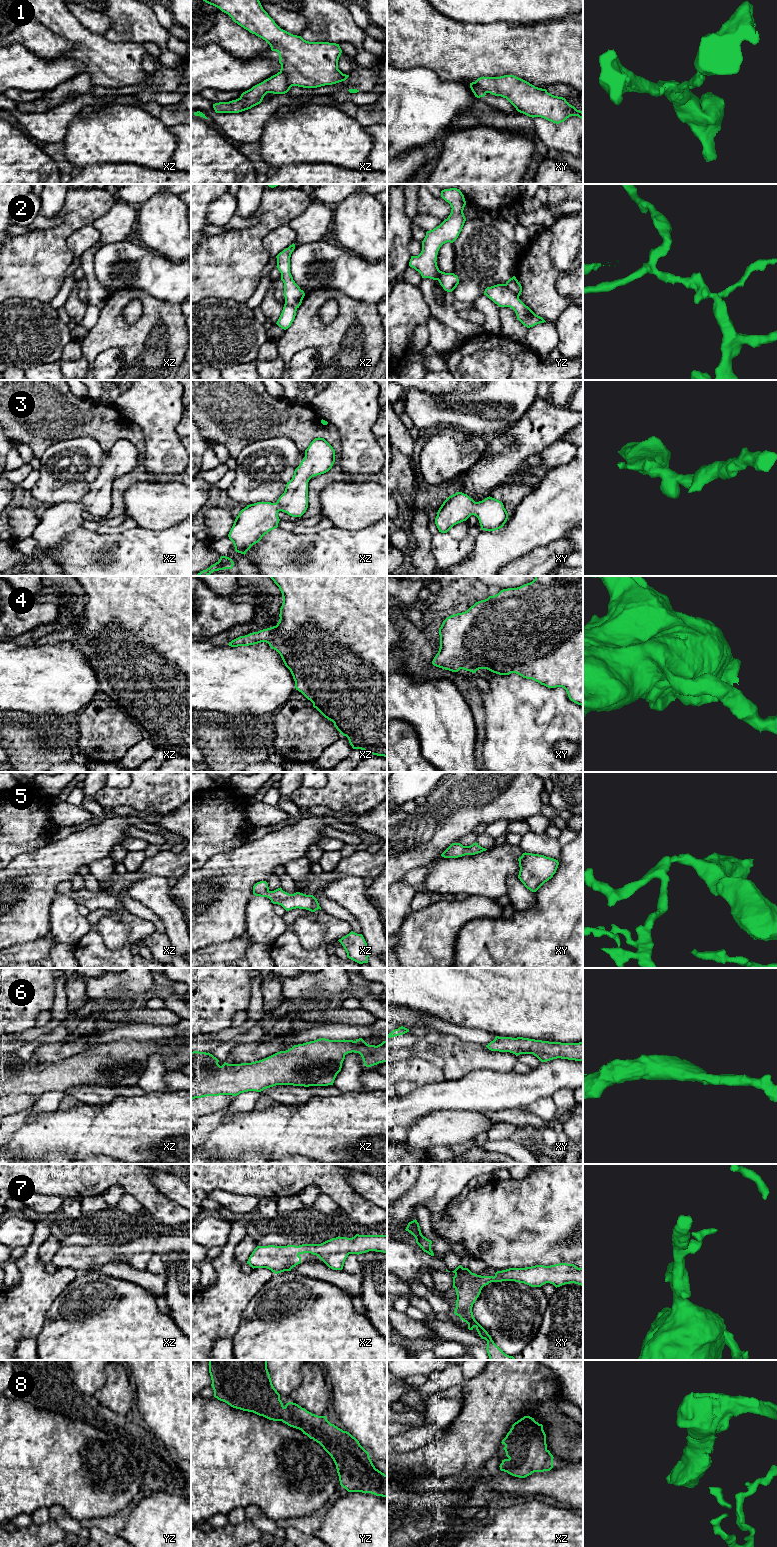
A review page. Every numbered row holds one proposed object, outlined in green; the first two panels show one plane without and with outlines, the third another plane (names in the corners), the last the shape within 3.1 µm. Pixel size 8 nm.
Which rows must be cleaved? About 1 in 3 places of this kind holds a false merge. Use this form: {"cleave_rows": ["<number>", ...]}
{"cleave_rows": ["1", "2"]}

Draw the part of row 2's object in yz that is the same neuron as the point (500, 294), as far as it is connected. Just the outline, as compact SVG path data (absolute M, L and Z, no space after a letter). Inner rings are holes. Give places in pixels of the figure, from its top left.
M505 284L487 287L484 295L499 307L512 308L516 313L517 319L527 328L546 322L542 317L536 315L518 297L513 295Z

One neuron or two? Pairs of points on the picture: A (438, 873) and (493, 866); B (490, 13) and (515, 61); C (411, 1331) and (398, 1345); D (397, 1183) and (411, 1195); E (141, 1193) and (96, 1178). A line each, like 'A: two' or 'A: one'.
A: one
B: two
C: two
D: two
E: one

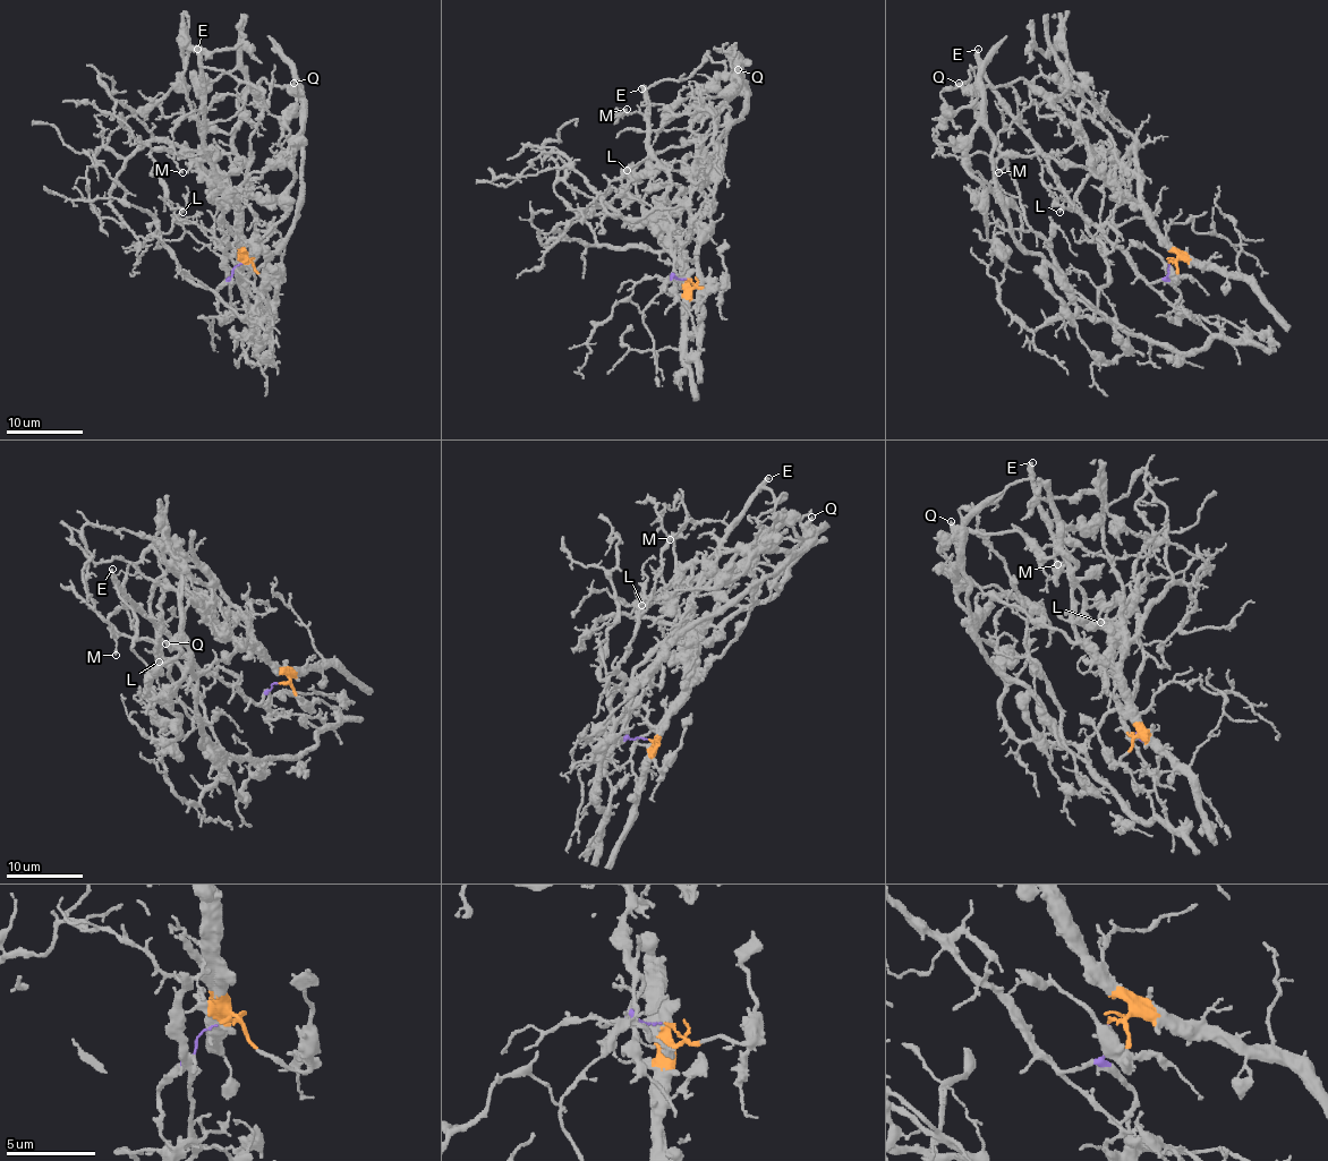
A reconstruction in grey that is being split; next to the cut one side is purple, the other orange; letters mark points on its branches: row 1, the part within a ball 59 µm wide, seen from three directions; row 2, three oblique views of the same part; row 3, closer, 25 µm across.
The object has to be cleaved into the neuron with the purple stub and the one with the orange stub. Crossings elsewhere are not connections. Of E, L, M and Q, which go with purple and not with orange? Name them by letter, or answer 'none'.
E, M

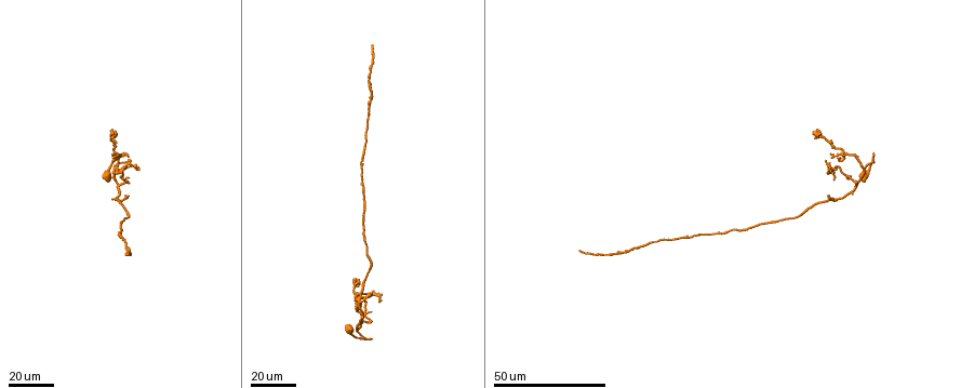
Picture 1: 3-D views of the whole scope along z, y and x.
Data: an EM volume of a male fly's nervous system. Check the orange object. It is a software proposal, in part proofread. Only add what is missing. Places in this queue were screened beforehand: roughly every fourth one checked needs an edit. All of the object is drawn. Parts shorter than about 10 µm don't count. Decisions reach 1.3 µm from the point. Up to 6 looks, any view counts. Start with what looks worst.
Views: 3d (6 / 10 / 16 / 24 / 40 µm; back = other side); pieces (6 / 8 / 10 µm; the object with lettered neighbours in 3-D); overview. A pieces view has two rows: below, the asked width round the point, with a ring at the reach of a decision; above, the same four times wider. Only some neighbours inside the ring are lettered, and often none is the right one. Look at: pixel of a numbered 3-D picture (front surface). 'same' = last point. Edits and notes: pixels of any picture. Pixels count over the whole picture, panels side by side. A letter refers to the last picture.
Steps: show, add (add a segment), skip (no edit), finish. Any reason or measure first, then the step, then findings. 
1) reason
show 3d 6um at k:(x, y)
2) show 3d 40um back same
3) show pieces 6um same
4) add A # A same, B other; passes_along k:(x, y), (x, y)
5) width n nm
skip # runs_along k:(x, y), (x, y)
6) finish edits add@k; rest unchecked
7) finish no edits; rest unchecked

an open end
show 3d 24um at 1:(578, 250)

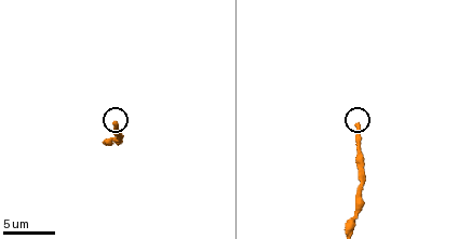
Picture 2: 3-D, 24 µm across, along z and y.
show pieces 10um at 2:(356, 126)

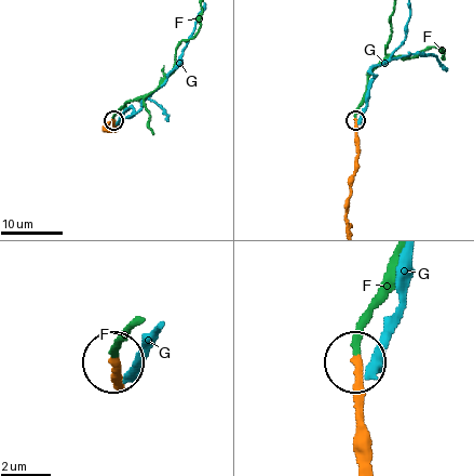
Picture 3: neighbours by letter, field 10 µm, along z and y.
width 230 nm
add F # F same, G other; passes_along 3:(364, 424), (357, 333), (384, 290), (393, 260); it goes on there

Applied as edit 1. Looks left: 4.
branch stops here
show 3d 24um at 1:(834, 180)

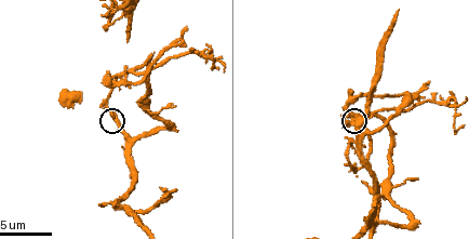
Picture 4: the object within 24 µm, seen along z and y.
show pieces 10um at 4:(111, 113)

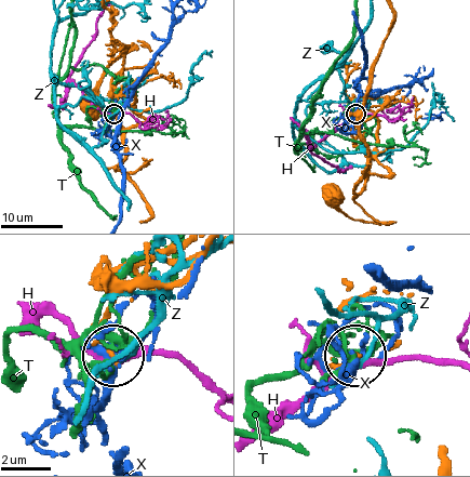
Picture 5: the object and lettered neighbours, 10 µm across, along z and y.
skip # H other, T other, X other, Z other; none of them fits

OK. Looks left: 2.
branch stops here
show 3d 10um at 4:(176, 189)

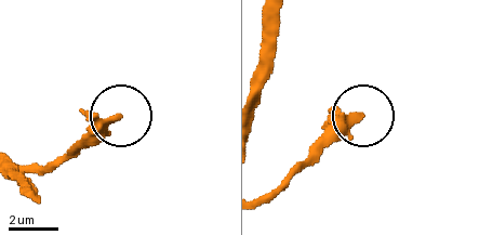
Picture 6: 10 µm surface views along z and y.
show pieces 6um at 6:(359, 119)

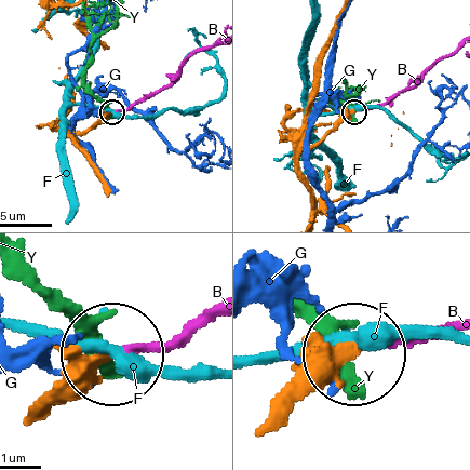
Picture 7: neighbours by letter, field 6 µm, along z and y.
add B # B same, F other, G other, Y other; passes_along 7:(84, 131), (112, 111), (148, 98), (192, 54), (213, 46); it goes on there

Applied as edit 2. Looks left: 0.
finish edits add@3, add@7; rest unchecked

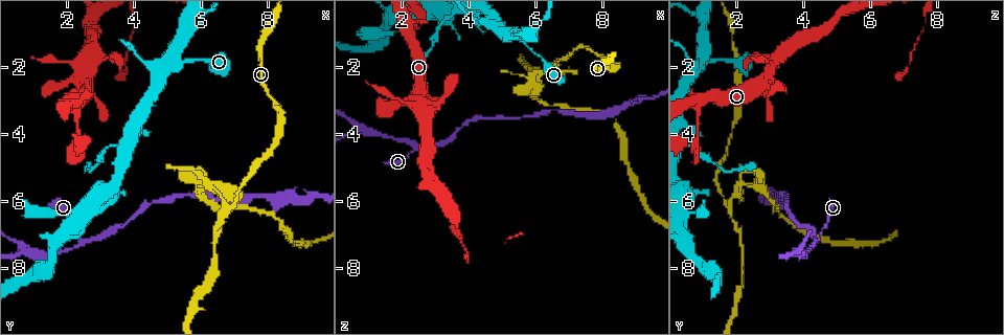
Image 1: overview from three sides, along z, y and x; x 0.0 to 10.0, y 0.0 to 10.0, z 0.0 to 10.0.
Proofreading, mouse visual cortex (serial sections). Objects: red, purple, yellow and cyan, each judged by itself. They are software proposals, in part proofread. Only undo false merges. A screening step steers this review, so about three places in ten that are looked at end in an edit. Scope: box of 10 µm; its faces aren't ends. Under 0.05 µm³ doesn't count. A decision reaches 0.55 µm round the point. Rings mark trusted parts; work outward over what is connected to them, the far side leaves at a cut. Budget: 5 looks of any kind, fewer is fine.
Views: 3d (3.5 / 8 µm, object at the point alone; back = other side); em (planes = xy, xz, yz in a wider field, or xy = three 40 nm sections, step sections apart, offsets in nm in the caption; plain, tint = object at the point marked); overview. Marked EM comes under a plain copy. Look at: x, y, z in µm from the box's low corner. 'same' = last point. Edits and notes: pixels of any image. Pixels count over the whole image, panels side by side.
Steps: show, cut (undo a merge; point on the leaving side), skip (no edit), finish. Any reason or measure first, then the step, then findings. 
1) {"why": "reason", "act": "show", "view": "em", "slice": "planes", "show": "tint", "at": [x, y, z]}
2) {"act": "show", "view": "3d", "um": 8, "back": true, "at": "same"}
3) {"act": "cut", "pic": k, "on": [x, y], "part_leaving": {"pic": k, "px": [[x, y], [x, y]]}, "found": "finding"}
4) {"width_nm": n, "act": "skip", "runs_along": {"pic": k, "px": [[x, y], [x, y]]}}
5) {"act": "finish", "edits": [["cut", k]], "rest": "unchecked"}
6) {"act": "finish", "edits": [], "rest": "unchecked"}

{"why": "abrupt turn", "act": "show", "view": "3d", "um": 3.5, "at": [2.30, 7.05, 4.45]}

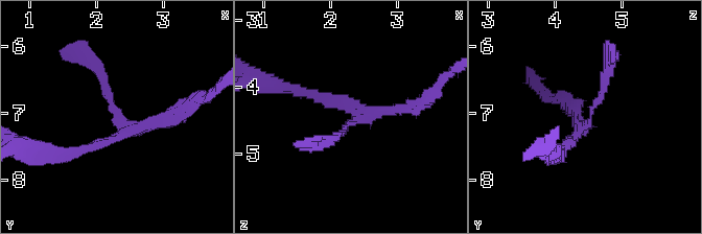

#### [Task prompt]
Copy all lines in the listing above where the string "Steps" appears.

#### [Written solution]
Steps: show, add (add a segment), skip (no edit), finish. Any reason or measure first, then the step, then findings. 
Steps: show, cut (undo a merge; point on the leaving side), skip (no edit), finish. Any reason or measure first, then the step, then findings. 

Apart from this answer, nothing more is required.